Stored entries
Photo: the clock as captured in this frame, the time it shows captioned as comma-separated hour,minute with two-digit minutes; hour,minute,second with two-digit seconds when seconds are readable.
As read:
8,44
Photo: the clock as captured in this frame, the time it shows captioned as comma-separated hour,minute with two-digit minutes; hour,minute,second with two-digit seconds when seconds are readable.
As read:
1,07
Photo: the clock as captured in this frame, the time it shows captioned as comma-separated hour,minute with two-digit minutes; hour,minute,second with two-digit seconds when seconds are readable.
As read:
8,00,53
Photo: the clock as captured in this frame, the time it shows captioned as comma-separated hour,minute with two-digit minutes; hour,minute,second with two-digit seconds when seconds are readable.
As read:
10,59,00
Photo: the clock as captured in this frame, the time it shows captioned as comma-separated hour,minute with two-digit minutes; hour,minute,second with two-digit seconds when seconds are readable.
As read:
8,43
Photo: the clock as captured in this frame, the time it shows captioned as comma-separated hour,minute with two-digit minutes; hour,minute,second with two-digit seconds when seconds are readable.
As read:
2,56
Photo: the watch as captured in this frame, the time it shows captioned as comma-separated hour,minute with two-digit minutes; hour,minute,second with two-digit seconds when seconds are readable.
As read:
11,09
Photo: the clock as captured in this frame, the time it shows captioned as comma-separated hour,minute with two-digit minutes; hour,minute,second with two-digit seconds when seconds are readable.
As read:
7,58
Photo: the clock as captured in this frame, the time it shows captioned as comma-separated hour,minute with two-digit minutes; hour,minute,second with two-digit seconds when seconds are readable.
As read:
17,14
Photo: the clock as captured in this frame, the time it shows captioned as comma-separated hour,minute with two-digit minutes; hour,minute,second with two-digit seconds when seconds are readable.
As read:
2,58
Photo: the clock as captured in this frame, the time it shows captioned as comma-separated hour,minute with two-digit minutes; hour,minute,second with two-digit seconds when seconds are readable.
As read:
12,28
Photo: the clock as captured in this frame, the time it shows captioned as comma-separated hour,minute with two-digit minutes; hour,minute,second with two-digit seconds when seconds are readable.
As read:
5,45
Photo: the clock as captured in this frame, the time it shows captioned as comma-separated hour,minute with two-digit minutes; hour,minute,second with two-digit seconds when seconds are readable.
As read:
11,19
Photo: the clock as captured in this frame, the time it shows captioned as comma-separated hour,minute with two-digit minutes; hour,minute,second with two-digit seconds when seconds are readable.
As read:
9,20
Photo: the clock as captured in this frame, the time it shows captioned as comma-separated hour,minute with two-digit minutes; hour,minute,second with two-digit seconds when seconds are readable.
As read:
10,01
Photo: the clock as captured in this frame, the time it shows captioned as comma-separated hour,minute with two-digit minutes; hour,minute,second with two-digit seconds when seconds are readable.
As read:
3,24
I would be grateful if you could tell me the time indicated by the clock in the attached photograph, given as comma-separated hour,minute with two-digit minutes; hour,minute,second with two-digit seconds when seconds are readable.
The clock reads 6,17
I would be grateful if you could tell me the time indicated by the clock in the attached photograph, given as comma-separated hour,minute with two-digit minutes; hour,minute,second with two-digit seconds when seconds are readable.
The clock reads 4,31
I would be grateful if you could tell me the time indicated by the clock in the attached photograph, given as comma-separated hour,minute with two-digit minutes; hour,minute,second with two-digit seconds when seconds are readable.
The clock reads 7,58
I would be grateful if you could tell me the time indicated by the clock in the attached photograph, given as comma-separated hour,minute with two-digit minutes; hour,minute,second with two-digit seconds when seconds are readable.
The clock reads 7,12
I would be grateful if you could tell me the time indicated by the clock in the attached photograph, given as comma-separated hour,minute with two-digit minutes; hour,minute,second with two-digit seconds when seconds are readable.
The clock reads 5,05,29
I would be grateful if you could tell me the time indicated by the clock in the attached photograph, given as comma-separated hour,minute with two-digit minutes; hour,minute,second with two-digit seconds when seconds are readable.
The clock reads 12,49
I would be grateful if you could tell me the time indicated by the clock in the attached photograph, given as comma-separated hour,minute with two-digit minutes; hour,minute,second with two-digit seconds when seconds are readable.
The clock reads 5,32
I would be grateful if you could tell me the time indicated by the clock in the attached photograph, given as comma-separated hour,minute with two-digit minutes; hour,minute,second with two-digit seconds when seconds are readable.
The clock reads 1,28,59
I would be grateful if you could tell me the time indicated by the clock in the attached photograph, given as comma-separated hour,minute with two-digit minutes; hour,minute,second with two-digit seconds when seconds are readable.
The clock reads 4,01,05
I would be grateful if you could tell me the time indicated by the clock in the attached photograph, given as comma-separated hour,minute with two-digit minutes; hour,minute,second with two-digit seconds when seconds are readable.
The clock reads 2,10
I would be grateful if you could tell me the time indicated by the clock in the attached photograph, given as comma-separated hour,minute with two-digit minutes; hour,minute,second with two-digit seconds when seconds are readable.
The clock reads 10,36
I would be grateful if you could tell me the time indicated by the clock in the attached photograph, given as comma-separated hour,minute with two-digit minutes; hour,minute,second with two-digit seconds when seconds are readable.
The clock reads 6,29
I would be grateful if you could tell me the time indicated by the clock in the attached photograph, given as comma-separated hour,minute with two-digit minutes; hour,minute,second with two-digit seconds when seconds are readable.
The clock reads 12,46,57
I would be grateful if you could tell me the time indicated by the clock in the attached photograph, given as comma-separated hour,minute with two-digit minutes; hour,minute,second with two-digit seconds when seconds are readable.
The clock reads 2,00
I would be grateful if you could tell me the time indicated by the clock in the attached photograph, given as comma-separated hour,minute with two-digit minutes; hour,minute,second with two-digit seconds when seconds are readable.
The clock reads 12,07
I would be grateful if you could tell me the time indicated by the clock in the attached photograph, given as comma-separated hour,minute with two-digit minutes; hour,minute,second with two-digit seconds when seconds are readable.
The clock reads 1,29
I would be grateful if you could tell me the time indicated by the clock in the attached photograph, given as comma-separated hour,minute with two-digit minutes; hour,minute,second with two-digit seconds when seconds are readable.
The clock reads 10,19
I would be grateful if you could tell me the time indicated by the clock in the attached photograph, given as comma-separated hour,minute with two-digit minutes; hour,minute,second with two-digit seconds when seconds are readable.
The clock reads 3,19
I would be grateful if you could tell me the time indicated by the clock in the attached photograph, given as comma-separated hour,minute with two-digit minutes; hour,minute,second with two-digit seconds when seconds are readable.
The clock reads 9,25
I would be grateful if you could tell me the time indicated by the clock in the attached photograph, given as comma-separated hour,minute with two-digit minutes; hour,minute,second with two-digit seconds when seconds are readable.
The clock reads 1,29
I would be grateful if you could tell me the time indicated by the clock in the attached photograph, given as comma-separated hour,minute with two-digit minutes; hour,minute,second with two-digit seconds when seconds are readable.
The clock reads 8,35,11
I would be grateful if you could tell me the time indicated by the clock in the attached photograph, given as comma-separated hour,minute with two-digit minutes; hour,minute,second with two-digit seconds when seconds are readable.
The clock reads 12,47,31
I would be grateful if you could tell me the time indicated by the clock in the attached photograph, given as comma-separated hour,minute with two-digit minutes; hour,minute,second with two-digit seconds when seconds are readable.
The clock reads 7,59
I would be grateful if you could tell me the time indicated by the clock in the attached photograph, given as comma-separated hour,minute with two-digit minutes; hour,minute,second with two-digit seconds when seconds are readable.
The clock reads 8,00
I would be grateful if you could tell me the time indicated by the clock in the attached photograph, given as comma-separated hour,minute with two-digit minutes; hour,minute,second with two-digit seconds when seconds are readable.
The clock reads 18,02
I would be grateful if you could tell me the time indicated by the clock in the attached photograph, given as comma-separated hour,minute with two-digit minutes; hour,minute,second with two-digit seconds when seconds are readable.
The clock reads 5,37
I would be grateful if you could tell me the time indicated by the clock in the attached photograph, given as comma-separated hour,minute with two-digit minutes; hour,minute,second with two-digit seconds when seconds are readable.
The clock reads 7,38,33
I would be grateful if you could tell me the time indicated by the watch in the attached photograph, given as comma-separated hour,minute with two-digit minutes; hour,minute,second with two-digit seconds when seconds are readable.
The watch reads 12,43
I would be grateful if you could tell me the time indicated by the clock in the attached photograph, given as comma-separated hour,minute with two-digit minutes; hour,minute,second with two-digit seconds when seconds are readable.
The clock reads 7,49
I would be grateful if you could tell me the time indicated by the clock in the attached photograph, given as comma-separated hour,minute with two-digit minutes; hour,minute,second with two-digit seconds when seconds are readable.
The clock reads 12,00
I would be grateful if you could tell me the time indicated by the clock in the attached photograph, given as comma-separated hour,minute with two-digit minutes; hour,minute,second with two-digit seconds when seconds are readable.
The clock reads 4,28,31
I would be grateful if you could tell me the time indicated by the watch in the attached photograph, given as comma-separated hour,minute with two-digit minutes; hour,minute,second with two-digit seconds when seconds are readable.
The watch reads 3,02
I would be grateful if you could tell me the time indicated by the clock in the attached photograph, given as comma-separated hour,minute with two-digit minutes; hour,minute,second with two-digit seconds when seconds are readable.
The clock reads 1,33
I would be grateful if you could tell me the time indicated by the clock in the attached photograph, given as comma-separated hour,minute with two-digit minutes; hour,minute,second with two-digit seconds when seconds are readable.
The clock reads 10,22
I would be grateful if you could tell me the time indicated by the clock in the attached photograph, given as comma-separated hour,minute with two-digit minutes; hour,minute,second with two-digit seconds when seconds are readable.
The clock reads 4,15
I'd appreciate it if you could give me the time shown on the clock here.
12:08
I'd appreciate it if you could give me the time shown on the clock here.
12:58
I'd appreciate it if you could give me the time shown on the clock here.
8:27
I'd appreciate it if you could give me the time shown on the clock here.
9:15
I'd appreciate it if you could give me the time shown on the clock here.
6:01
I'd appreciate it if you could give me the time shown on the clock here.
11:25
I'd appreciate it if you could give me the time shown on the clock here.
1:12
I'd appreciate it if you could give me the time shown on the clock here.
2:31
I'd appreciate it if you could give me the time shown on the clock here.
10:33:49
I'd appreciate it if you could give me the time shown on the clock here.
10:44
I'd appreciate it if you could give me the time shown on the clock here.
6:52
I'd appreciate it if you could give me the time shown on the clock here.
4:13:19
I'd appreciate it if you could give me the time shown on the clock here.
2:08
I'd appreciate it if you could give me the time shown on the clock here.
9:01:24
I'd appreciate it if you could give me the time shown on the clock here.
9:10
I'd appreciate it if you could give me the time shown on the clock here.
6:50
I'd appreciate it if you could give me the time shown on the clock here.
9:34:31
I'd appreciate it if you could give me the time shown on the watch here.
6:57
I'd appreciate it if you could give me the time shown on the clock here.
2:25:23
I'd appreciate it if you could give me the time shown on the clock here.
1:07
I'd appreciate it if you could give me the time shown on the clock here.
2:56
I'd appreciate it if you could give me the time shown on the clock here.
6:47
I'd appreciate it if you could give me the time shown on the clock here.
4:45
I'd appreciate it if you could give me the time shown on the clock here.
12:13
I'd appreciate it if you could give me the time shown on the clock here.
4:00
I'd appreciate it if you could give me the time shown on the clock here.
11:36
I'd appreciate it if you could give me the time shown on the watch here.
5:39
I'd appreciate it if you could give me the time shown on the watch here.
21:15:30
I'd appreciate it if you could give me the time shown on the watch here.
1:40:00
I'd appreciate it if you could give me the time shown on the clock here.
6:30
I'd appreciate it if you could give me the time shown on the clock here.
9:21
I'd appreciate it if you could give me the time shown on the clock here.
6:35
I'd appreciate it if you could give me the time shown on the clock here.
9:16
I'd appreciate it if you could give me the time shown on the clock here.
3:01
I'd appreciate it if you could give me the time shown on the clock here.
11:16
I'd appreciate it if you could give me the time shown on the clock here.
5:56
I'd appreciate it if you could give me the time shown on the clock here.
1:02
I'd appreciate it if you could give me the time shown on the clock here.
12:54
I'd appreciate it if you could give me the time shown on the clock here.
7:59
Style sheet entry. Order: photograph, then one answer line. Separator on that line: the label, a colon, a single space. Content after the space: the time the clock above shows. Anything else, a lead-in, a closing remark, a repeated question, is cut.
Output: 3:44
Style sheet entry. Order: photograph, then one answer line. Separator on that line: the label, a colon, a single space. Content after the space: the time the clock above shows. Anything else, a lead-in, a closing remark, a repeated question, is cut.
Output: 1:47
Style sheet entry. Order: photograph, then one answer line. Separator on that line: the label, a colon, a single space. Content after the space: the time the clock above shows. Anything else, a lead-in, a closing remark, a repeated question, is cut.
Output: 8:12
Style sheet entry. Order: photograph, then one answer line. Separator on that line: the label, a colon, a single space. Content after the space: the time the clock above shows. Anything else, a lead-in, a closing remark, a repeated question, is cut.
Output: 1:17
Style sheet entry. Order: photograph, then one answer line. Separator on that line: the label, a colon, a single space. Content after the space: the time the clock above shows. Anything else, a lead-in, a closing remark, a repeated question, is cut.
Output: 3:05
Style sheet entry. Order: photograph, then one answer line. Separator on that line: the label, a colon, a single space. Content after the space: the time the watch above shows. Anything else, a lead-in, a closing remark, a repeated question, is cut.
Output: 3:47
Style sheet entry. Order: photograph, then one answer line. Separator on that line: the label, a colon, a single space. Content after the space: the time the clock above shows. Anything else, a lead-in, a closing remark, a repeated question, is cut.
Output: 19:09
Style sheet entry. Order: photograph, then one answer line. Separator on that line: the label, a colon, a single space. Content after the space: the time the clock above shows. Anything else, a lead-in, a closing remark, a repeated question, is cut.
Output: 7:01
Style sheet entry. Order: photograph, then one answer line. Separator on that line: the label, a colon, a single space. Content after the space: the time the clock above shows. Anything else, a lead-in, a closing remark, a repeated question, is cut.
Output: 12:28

- **What is asked**
Locate every line in the entries above that contains the word "Output", and copy each of those lines.

- **Full solution**
Output: 3:44
Output: 1:47
Output: 8:12
Output: 1:17
Output: 3:05
Output: 3:47
Output: 19:09
Output: 7:01
Output: 12:28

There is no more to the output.